PROBLEM STATEMENT:
Please print the passage of the Karan K.C. profile word for word, starting with "He toured Sri" and going on through "List A format.".

SELECTION:
+---+

Karan K.C. (; born 10 October 1991) is a Nepalese professional cricketer. He was one of the eleven cricketers to play in Nepal's first ever One Day International (ODI) match, against the Netherlands, in August 2018.

Karan guided Nepal to a one-wicket victory against Canada in their final match of the 2018 ICC World Cricket League Division Two in Windhoek, Namibia on 14 February 2018. The victory ensured Nepal a berth for 2018 Cricket World Cup Qualifier to be held in March in Zimbabwe.

Karan is a right-handed batsman and a right-arm Fast-Medium bowler. He made his debut for Nepal against Uganda in January 2015.

He represents the Region no. 8 Pokhara of the National League, Panchakanya Tej of the Everest Premier League and Pentagon International College, which plays in the SPA Cup. He represented Panchakanya Tej in the Everest Premier League, 2016.

Playing career 
Karan was born in Baglung and brought up in Chandigarh, India.

He represented Panchakanya Tej in the 2014 Nepal Premier League, where he picked up 10 wickets from the 7 matches at an average of 13.40.

He was selected in the 18 man preliminary squad for the 2014 ICC World Cricket League Division Three but did not make it to the final squad. Subsequent to that, he went India along with his teammate Aarif Sheikh in September 2014 for a 10-day training camp at Just Cricket Academy in Bangalore.

He toured Sri Lanka along with the team in November 2014 where he played two three-day matches against Sri Lanka Cricket Combined XI.

He made his List A debut in 2015 ICC World Cricket League Division Two in Namibia in January 2015. Playing his first tournament for Nepal, he picked up 9 wickets in 6 matches at an average of 15.88 and an economy of 3.31, including a five-wicket haul against Canada, which is the best bowling figures of a Nepalese bowler in the List A format.

He made his Twenty20 International debut for Nepal against the Netherlands on 30 June 2015.

+---+

DATASET SECTION:

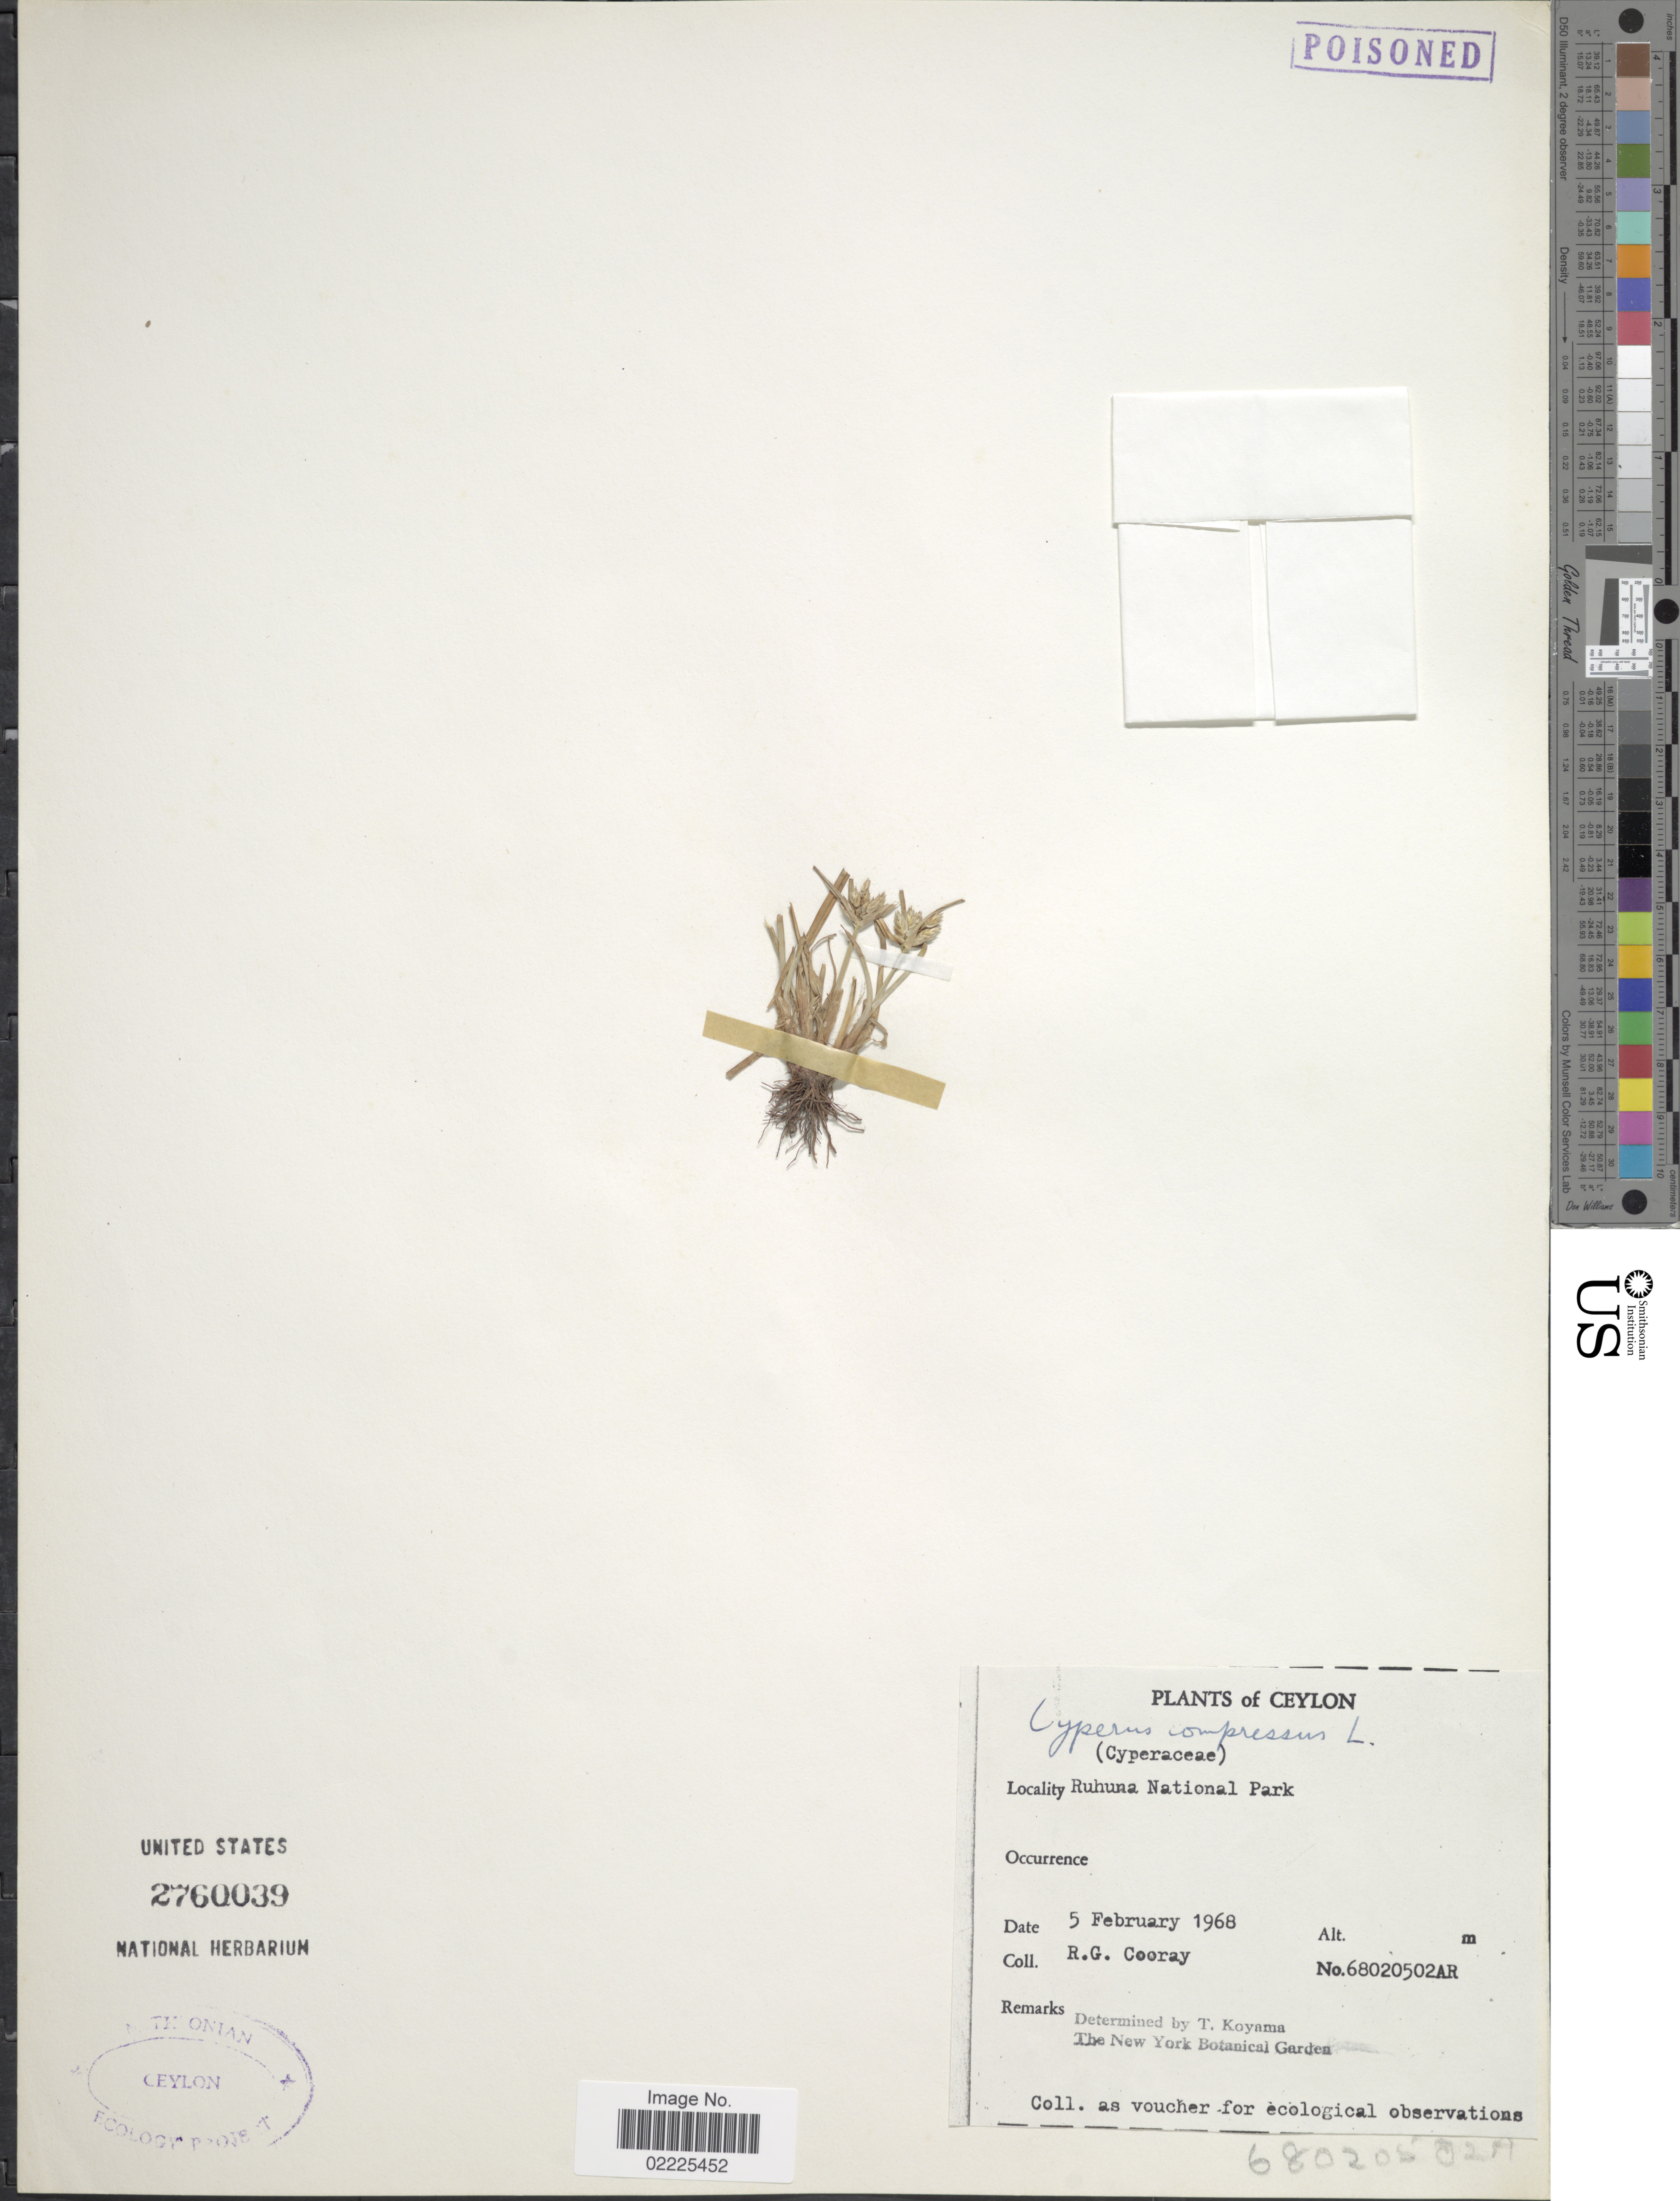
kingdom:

+---+

FINAL RESULT:
He toured Sri Lanka along with the team in November 2014 where he played two three-day matches against Sri Lanka Cricket Combined XI.

He made his List A debut in 2015 ICC World Cricket League Division Two in Namibia in January 2015. Playing his first tournament for Nepal, he picked up 9 wickets in 6 matches at an average of 15.88 and an economy of 3.31, including a five-wicket haul against Canada, which is the best bowling figures of a Nepalese bowler in the List A format.